There is another problem with seeing ourselves as owners – worry. For many, their whole sense of identity, worth, security, and happiness are so wrapped up into what they “own” that the very fear of losing it makes them want to end their lives. Why? Because money is their master. The truth is
everything you have – cars, homes, ambitions, talents, everything you’ve got is really just on loan to you for the time that you’re alive. We benefit from it. But we must never forget that we don’t own it.
Almost sixty years ago, author and professor Lois Cheney wrote a book entitled: “God is No Fool.” Once, a man said, “If I had some extra money, I’d give it to God, but I have just enough to support myself and my family.” And the same man said, “If I had some extra time, I’d give it to God, but every minute is taken up with my job, my family, my clubs, and what have you—every single minute.” And the same man said, “If I had a talent I’d give it to God, but I have no lovely voice; I have no special skill; I’ve never been able to lead a group; I can’t think cleverly or quickly, the way I would like to.”

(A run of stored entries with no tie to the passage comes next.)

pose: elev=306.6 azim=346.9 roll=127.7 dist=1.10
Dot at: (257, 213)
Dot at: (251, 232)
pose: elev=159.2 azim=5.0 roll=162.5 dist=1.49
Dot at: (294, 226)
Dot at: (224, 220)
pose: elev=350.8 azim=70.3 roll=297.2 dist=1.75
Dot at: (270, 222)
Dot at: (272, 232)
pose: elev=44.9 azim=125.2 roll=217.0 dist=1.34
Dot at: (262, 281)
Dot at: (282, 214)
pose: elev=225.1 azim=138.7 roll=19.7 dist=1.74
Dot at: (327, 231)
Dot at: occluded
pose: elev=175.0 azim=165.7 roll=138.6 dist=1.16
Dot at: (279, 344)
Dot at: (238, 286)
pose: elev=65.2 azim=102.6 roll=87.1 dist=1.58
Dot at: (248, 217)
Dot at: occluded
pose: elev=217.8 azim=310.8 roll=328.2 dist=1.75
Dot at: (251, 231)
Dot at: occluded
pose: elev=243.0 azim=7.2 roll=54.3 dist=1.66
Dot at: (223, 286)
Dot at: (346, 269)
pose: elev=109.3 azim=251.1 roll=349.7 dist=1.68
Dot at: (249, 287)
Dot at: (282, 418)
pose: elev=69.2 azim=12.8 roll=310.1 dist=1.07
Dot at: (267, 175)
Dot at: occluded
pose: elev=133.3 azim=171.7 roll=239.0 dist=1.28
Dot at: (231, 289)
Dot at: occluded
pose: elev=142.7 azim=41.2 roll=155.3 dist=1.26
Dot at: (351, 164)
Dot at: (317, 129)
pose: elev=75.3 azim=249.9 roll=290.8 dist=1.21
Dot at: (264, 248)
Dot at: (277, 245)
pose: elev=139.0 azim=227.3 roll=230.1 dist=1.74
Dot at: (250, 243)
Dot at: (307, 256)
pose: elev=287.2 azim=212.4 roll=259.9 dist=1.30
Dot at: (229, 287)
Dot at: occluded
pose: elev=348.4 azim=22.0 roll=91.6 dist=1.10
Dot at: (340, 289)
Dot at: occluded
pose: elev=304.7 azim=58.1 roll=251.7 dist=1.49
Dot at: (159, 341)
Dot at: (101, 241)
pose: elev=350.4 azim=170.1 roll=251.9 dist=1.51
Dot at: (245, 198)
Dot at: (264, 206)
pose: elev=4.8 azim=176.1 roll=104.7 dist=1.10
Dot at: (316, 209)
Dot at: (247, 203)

And God was touched, and although it was unlike him, God gave that man money, time, and a glorious talent. And then He waited, and waited, and waited…. And then after a while, He shrugged His shoulders, and He took all those things right back from the man, the money, the time and the glorious talent. After a while, the man sighed and said, “If I only had some of that money back, I’d give it to God. If I only had some of that time, I’d give it to God. If I could only rediscover that glorious talent, I’d give it to God.” And God said, “Oh, shut up.” And the man told some of his friends, “You know, I’m not so sure that I believe in God anymore.” God put a bit in this man’s mouth to get his attention, but he still wouldn’t listen.
Teach those who are rich in this world not to be proud and not to trust in their money, which is so unreliable. Their trust should be in God, who richly gives us all we need for our enjoyment. Tell them to use their money to do good. They should be rich in good works and generous to those in need, always being ready to share with others. By doing this they will be storing up their treasure as a good foundation for the future so that they may experience true life (I Tim. 6:17-19, NLT). If we’re wise, we’ll recognize money is a tool. It’s not our identity. It doesn’t reflect our real value. It is an investment toward storing treasure in Heaven. Someone has well noted, Money Will Buy… A bed but not sleep; books but not brains; food but not appetite; finery but not beauty; a house but not a home; medicine but not health; luxuries but not culture; amusements but not happiness; religion but not salvation; a passport to everywhere but heaven.
So, what are our three great needs and their order? God (Salvation), Others (Support), and Money (Stewardship). Get these out of order and your life will be out of order.